Devant la crise du logement, les associations de l’arrondissement s’activent.

«La situation du logement est critique et dramatique, déplore Yvon Dinel, organisateur communautaire au Comité logement d’Ahuntsic-Cartierville (CLAC). Les ménages qui n’auront pas pu renouveler leur bail au 1er juillet, donc qui perdront leur logement, vivront un stress énorme dans la recherche d’un nouveau logement, beaucoup trop cher pour ce qu’ils peuvent payer.»

D’ores et déjà, la situation interpelle. Entre le 1er janvier et le 23 avril 2024, l’Office municipal d’habitation de Montréal (OMHM) a reçu 176 demandes d’aide au relogement. De ce nombre, 13 ménages ont nécessité un hébergement temporaire.

Depuis 2020, ce sont environ 880 demandes d’aide au relogement qui ont été reçues par an, et plus d’une centaine de ménages ont été hébergés, chaque année.

Renforcement des services d’aide au relogement

Devançant le 1er juillet et son lot de déménagements, la mairesse Valérie Plante a annoncé, le 1er mai dernier, une «vaste opération de mobilisation».

L’enveloppe allouée à l’OMHM par la Ville passe ainsi de 1,5 M$, en 2019, à 3,5 M$ en 2024, et cette somme annuelle a été confirmée au moins jusqu’en 2025.

Les associations sont dans l’expectative

Membres du CLAC. (Photo : CLAC)

«Il est difficile de se prononcer pour le moment par rapport à ces mesures, prévient Yvon Dinel. Déjà, l’année passée, des locataires qui s’étaient retrouvés sans logement ont vécu quelque temps dans des hôtels. Nous craignons qu’ils soient plus nombreux cette année, alerte-t-il. Ces mesures seront-elles suffisantes ? Nous en doutons, ce sont des solutions permanentes et non pas temporaires qu’il faudrait privilégier. Il risque d’y avoir plus de campements. Les ressources ne suffiront probablement pas à satisfaire les demandes des ménages se retrouvant sans logis.»

Lettre au gouvernement

«D’autres ménages décident de partir, ajoute-t-il, car ils n’en peuvent plus de subir les pressions des propriétaires qui ne font pas les réparations nécessaires afin de les décourager. D’autres encore fuient leur logement insalubre», énumère-t-il. Ce stress, il en est question dans le courrier envoyé par les associations au gouvernement Legault (voir encadré).

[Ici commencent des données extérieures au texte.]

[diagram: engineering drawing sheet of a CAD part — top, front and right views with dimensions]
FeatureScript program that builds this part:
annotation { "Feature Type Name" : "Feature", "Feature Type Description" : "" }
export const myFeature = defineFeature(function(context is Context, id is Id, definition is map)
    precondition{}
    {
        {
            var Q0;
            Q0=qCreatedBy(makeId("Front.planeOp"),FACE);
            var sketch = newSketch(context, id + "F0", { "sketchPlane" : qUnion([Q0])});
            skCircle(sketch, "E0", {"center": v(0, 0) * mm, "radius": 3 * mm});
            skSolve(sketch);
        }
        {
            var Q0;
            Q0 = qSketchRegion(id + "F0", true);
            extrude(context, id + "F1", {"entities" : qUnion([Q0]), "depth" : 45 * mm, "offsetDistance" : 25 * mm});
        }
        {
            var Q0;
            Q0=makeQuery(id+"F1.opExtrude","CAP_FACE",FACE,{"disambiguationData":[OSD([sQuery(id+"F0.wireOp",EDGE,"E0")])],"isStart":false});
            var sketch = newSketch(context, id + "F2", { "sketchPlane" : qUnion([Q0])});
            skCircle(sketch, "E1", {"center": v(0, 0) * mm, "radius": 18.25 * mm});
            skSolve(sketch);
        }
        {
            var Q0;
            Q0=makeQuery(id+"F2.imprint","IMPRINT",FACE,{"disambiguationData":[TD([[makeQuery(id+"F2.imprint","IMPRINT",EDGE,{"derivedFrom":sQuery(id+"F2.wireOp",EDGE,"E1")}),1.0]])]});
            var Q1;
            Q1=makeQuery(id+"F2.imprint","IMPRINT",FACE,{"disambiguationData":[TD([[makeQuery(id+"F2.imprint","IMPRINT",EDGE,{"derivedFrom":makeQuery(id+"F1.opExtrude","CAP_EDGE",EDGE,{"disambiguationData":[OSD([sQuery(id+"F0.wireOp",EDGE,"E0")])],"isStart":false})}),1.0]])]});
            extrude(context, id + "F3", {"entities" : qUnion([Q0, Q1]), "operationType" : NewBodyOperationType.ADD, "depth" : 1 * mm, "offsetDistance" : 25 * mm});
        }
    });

«Selon les dernières perspectives du marché de l’habitation de la SCHL, la pénurie s’intensifie et le loyer moyen d’un appartement pourrait croître d’encore 27 %, d’ici trois ans, dans la région de Montréal, se lamente de son côté Véronique Laflamme, porte-parole du Front d’action populaire en réaménagement urbain (FRAPRU). Ça fait peur. Il est primordial de mettre en place des mesures véritablement structurantes pour freiner l’explosion du coût des loyers et la multiplication des évictions. Si on veut éviter que de plus en plus de locataires tombent dans la précarité ou l’itinérance, il faut investir massivement dans le logement social sous différentes formes: logements publics de type HLM, gérés par les offices d’habitation, coopératives et organismes sans but lucratif d’habitation.»

Les revendications du RASMQ, du RCLALQ et du CLAC

Le Regroupement des ressources alternatives en santé mentale du Québec (RASMQ) et le Regroupement des comités logement et associations de locataires du Québec (RCLALQ) ont alerté, le 5 mai dernier, dans une lettre ouverte, le gouvernement Legault. Cette lettre, intitulée «Crise du logement et santé mentale : Au secours !», a été signée par plus de 300 organismes québécois. Les revendications sont les suivantes :

– moratoire sur les évictions pour agrandissement, subdivision et changement d’affectation, devenues purement spéculatives selon les signataires de la lettre [les signataires ont obtenu satisfaction sur ce point depuis la rédaction de cet article];
– un contrôle et un suivi obligatoire de tous les projets de reprise de logement et d’évacuations pour travaux majeurs;
– des mesures de contrôle obligatoire des loyers, en particulier un plafonnement des loyers et un registre des loyers, pour empêcher les hausses de loyer dépassant l’inflation;
– mise en place par le gouvernement du Québec ou par la Ville d’un registre universel des loyers pour connaître le loyer du locataire précédent;
– les taux d’ajustement des loyers du TAL devraient être strictement appliqués par les propriétaires, qui devraient justifier tout dépassement de ces taux;
– pour le Québec, la création de 50 000 logements sociaux et communautaires sur une période 5 ans, soit 10 000 logements par an.

Cet article a été tiré du numéro d’été du Journal des voisins (version imprimée) dont le dossier principal est consacré au logement.